Norwegian Potato Lefse

Norwegian Potato Lefse. The pounding of the rolling pin onto the pastry-cloth-lined 25-foot long table was comforting. The eight grills all in a line warmed me yet scared me as I walked by. The “Lefse Ladies” as we lovingly referred to them were always there with the best gossip and glorious giggles as they flooded me with stories of their own to back up why I should listen to my mom’s advice. It took a village to raise a Deanna… and lots of hot-off-the-grill lefse coated in butter, cinnamon, and sugar helped too.

norwegian potato lefse

I recently shared a sweet conversation with the owner (and my first boss) of Scandia Bakery and Lefse Factory which was one of the most popular bakeries in the Seattle area for over 25 years. It is now closed, but I thanked him again because what he created was so special I have spent my entire life trying to recreate it in my own way all over again and give it away to others.

I’m not even talking about the recipes. I’m referring to the sense of community, laughter, tears that came while rolling lefse, baking Swedish Rye Bread, and selling pastries. I pray everyone has this much goodness in their lives…. and since freshly-rolled lefse helps too, here you go.

This is one of those recipes you will need to read all the way through ahead of time so you understand the steps well and can be sure you have all the tools you will need.

Norwegian Potato Lefse

  • 5 pounds russet potatoes, peeled & cut into about 1-inch pieces
  • 1/2 cup heavy cream
  • 1/2 cup unsalted butter, softened
  • 1 tablespoon + 2 teaspoons sea salt
  • 1 tablespoon sugar
  • 2 3/4 cups flour (plus more for rolling dough)

Place peeled & cut potatoes into a large pot of water. Bring to a boil and cook for about 20-30 minutes or until a fork poked into a larger piece of potato slides out or breaks apart easily. Drain potatoes well.

Let potatoes sit on a tray for about 30 minutes so any excess steam can evaporate. This will help prevent too much moisture from ruining your lefse. Ya sure, you betcha.

Using a potato ricer or a food mill, rice all the potatoes into a large bowl. Add cream, butter, salt, and sugar. Stir well. Do NOT add the flour yet!

Cover and refrigerate the dough for at least a few hours or overnight – until it has chilled completely.

Place the chilled lefse dough into a mixing bowl and add the flour. Mix until combined.

If you’re new to making lefse, use a regular-sized ice cream scoop to scoop two level scoops to make each dough ball onto two half sheet pans. This will make about 22 small, round sheets of lefse which will be about 6-7 inches wide.

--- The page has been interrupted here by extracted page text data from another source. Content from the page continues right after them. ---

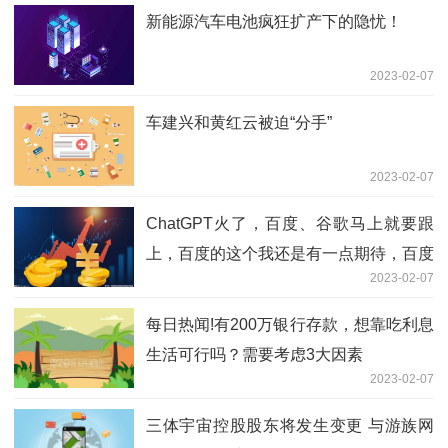
新能源汽车电池疯狂扩产下的隐忧！
2023-02-07
车建兴和黄红云被迫“分手”
2023-02-07
ChatGPT火了，百度、谷歌马上就要跟
上，百度的这个我还是有一点期待，百度
2023-02-07
文心的底子也在，NLP层面百度一直不
弱。但也有担心，这几年百度都总是慢一
每日热闻!有200万银行存款，想靠吃利息
拍啊，疫情来...
生活可行吗？需要考虑3大因素
2023-02-07
三体宇宙控股股东将发生变更 与游族网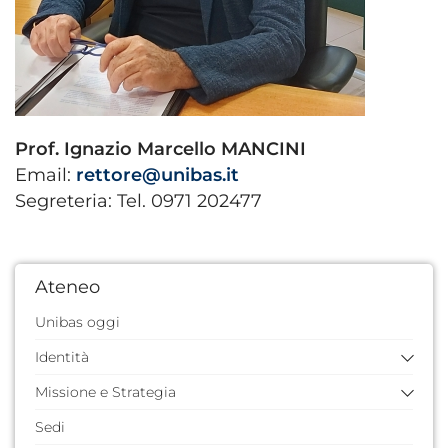
Prof. Ignazio Marcello MANCINI
Email:
rettore@unibas.it
Segreteria: Tel. 0971 202477
Ateneo
Unibas oggi
Identità
Missione e Strategia
Storia dell'Ateneo
Quarantennale
Sedi
Missione e valori
Identità visiva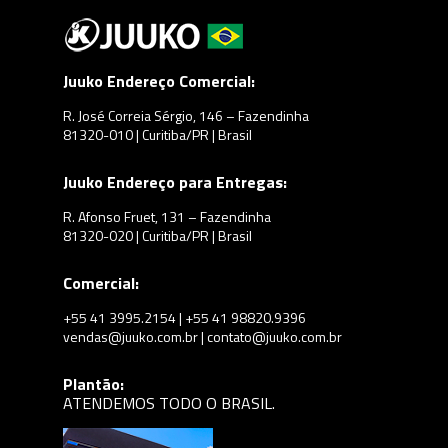
Juuko Endereço Comercial:
R. José Correia Sérgio, 146 – Fazendinha
81320-010 | Curitiba/PR | Brasil
Juuko Endereço para Entregas:
R. Afonso Fruet, 131 – Fazendinha
81320-020 | Curitiba/PR | Brasil
Comercial:
+55 41 3995.2154 | +55 41 98820.9396
vendas@juuko.com.br | contato@juuko.com.br
Plantão:
ATENDEMOS TODO O BRASIL.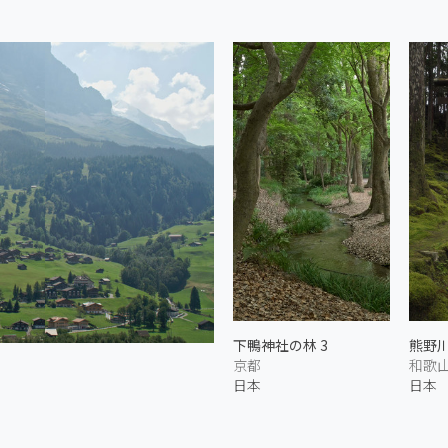
下鴨神社の林 3
熊野
京都
和歌
日本
日本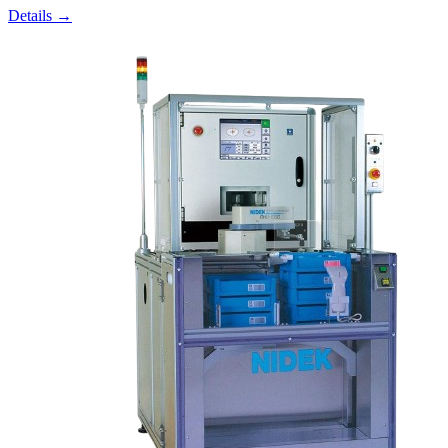
Details →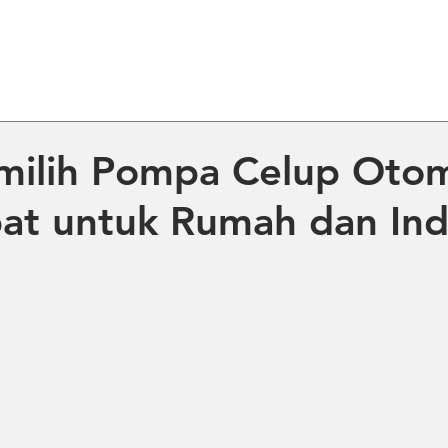
ME
ABOUT US
PRODUCT
NE
milih Pompa Celup Otom
at untuk Rumah dan Ind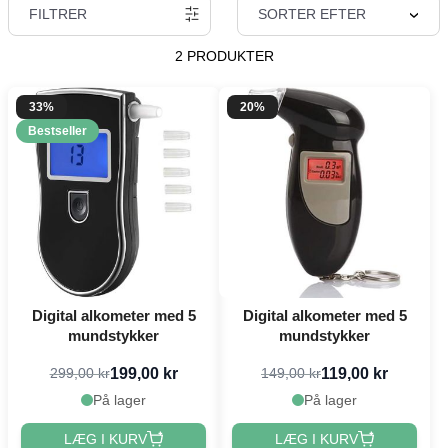
FILTRER
SORTER EFTER
2 PRODUKTER
33%
20%
Bestseller
Digital alkometer med 5
Digital alkometer med 5
mundstykker
mundstykker
199,00 kr
119,00 kr
299,00 kr
149,00 kr
På lager
På lager
LÆG I KURV
LÆG I KURV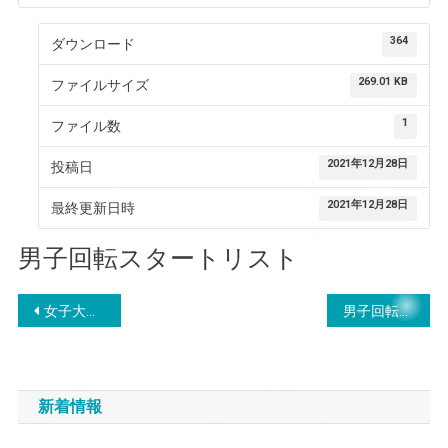
364
ダウンロード
269.01 KB
ファイルサイズ
1
ファイル数
2021年12月28日
投稿日
2021年12月28日
最終更新日時
男子回転スタートリスト
投
女子大回転リザルト
男子回転２本目スタートリスト
稿
ナ
新着情報
ビ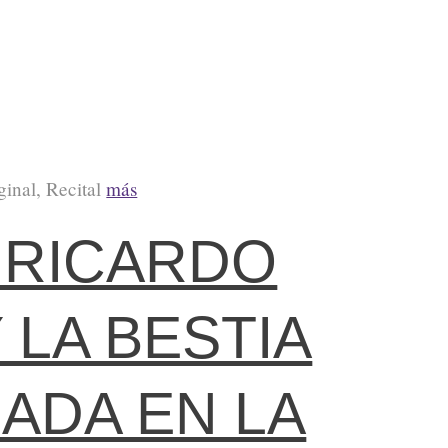
ginal, Recital
más
 RICARDO
 LA BESTIA
ADA EN LA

If you’re an experienced lefse maker, you can put three level ice cream scoops of dough to make a bigger ball of lefse. The large balls of dough create 11 large sheets of lefse which will be about 10-12 inches wide.

Be sure to use proper tools for lefse making. You’ll need a lefse rolling pin, cloth covers for your rolling pin, a lefse stick, a good, non-stick grill, and a fun friend who has a horrible Norwegian accent like you, and a steady hand.

To fry the lefse, preheat the grill to 500°F. Layout pastry board with a pastry cloth cover, a pastry cloth, or a silicone mat. Coat well with flour. Roll a dough ball out with cloth-covered lefse rolling pin. Roll the dough ball out. It should be quite thin. The more experienced you become, the thinner you will be able to make your lefse. Use lefse stick to pick up lefse. Gently push the lefse stick down as you put it under the lefse and slowly slide the stick back & forth once to make sure it didn’t stick to the pastry cloth. This will help prevent the stick from ripping the lefse. Uffda! Pick the lefse up in the middle and then place the end of the lefse on the grill. Slowly unroll the stick the rest of the way so the lefse comes off the stick completely.

Cook for about 1minute and 45 seconds on the first side and about 45-60 seconds on the second side. Lefse will steam and then bubble up a bit as it gets hot.  The bubbling up is a good sign that the first side is finished cooking. Use the lefse stick to turn lefse over. It should have beautiful light golden brown spots on it. Use the lefse stick to remove the lefse from the grill.

It’s a good idea to have a clean brush that can handle the heat devoted to making lefse with. It’s great for brushing the grill off in between lefses because the excess flour will burn if it remains on the grill. The brush is also great for gently brushing any excess flour off the lefse after it’s done cooking.

Place fully cooked lefse on a clean dish towel and fold the dishtowel over the stack of lefse until all lefse is cooked. After the lefse cools, place in large Ziploc bags. It can sit on the counter but it’s a good idea to refrigerate or freeze if you won’t be finished it all within a couple of days.

To serve lefse, spread a thin layer of softened butter on one side then sprinkle with cinnamon & sugar. roll up the sheet of lefse with butter & cinnamon on the inside. Cut in halves or thirds and serve.

Scandia Bakery employees filled them filled with chicken salad, taco fillings, and more; and, we approve. May your heart be filled with joy and your tummy be filled with lefse.